10. The method according to any one of claims 1 to 8, wherein R ^{5 is} a substituted or unsubstituted phenyl, naphthyl, thienyl, furyl, pyrazolyl, pyridinyl, pyrimidinyl, pyrazinyl, pyridazinyl, imidazolyl, isothiazolyl, thiazolyl or oxazolyl, which in the case of substitution bevozugt by one or more identical or different radicals from the group halogen, cyano, ethyl, methyl, halomethoxy or halomethyl substituted.

11. The method according to any one of claims 1 to 10, wherein the leaving groups Lg corresponds to a chlorine, bromine, iodine or a sulfonate groups, such as methane trifluoromethane, ethane, benzene or a toluene sulfonate

12. The method according to any one of claims 1 to 10, wherein the leaving groups Lg ^' a chlorine, bromine, or a sulfonate groups, such as methane trifluoromethane, ethane, benzene or toluene sulfonate or a methysulfonyl corresponds.

13. The method according to any one of claims 1 to 10, wherein the leaving groups Lg ^' corresponds to a chlorine.
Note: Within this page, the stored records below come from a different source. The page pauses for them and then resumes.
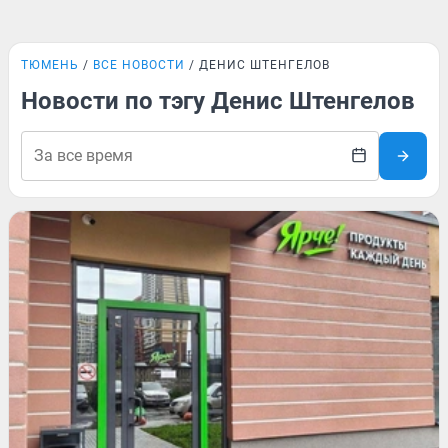
ТЮМЕНЬ
ВСЕ НОВОСТИ
ДЕНИС ШТЕНГЕЛОВ
Новости по тэгу Денис Штенгелов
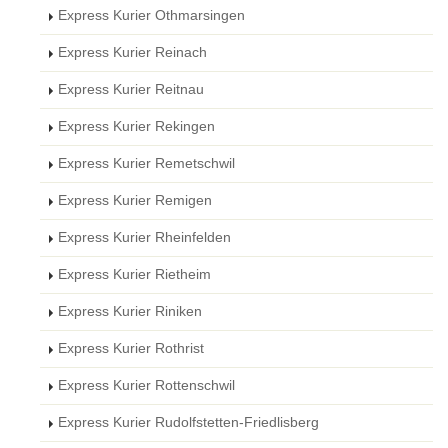
Express Kurier Othmarsingen
Express Kurier Reinach
Express Kurier Reitnau
Express Kurier Rekingen
Express Kurier Remetschwil
Express Kurier Remigen
Express Kurier Rheinfelden
Express Kurier Rietheim
Express Kurier Riniken
Express Kurier Rothrist
Express Kurier Rottenschwil
Express Kurier Rudolfstetten-Friedlisberg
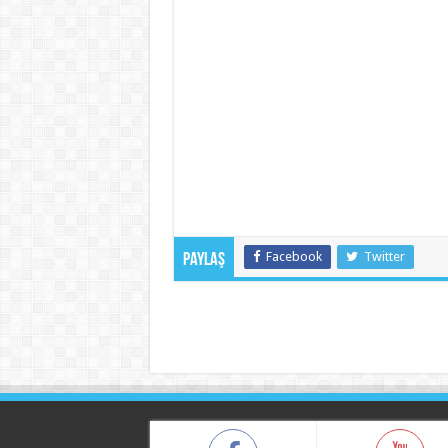
Facebook
Twitter
Paylaş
14. The method according to any one of claims 1 to 13, wherein the compounds obtained by crystallization of the isothiuronium salts of the general formula (II) without further purification steps with vigorous stirring with equimolar amounts of the compounds of general formula (IV) are reacted under phase transfer conditions.
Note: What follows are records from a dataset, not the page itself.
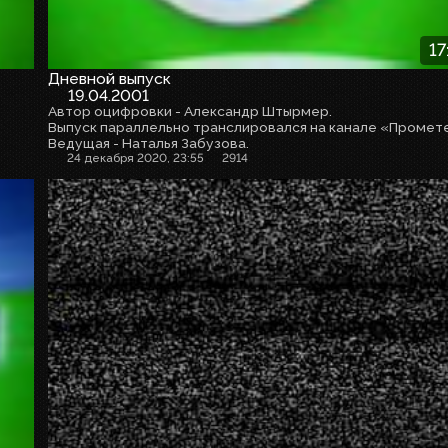
17
Дневной выпуск
19.04.2001
Автор оцифровки - Александр Штырмер.
Ведущая - Наталья Забузова.
24 декабря 2020, 23:55
2914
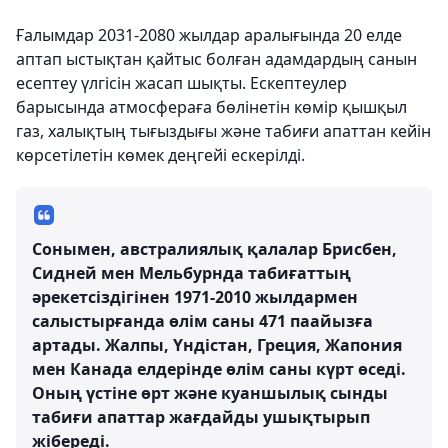
Ғалымдар 2031-2080 жылдар аралығында 20 елде
аптап ыстықтан қайтыс болған адамдардың санын
есептеу үлгісін жасап шықты. Ескептеулер
барысында атмосфераға бөлінетін көмір қышқыл
газ, халықтың тығыздығы және табиғи апаттан кейін
көрсетілетін көмек деңгейі ескерілді.
Сонымен, австралиялық қалалар Брисбен,
Сидней мен Мельбурнда табиғаттың
әрекетсіздігінен 1971-2010 жылдармен
салыстырғанда өлім саны 471 паайызға
артады. Жалпы, Үндістан, Греция, Жапония
мен Канада елдерінде өлім саны күрт өседі.
Оның үстіне өрт және куаншылық сынды
табиғи апаттар жағдайды ушықтырып
жібереді.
15. The method of claim 14, wherein using a two-phase system in addition to an aqueous strongly alkaline alkali metal or alkaline earth metal hydroxide solution, the organic phase an inert solvent such as tetrahydrofuran, diethyl ether, acetonitrile, pentane, hexane, benzene, toluene, xylene, chlorobenzene , Dichloromethane, chloroform, carbon tetrachloride, nitrobenzene or mixtures of these solvents.

16. The method of claim 15, wherein used as phase transfer catalysts quaternary ammonium or phosphonium salts and crown ethers, cryptands or polyethylene glycols.

17. The method according to any one of claims 14 to 16, wherein the reaction of the isothiuronium salts (II) with the Isoxazolinonen (IV) in a temperature range of -10 ° to 150 ° C.

18. The method according to claim 17, wherein the reactants are stirred vigorously at temperatures of 20 ⁰ C to 100 ⁰ C under a protective gas atmosphere.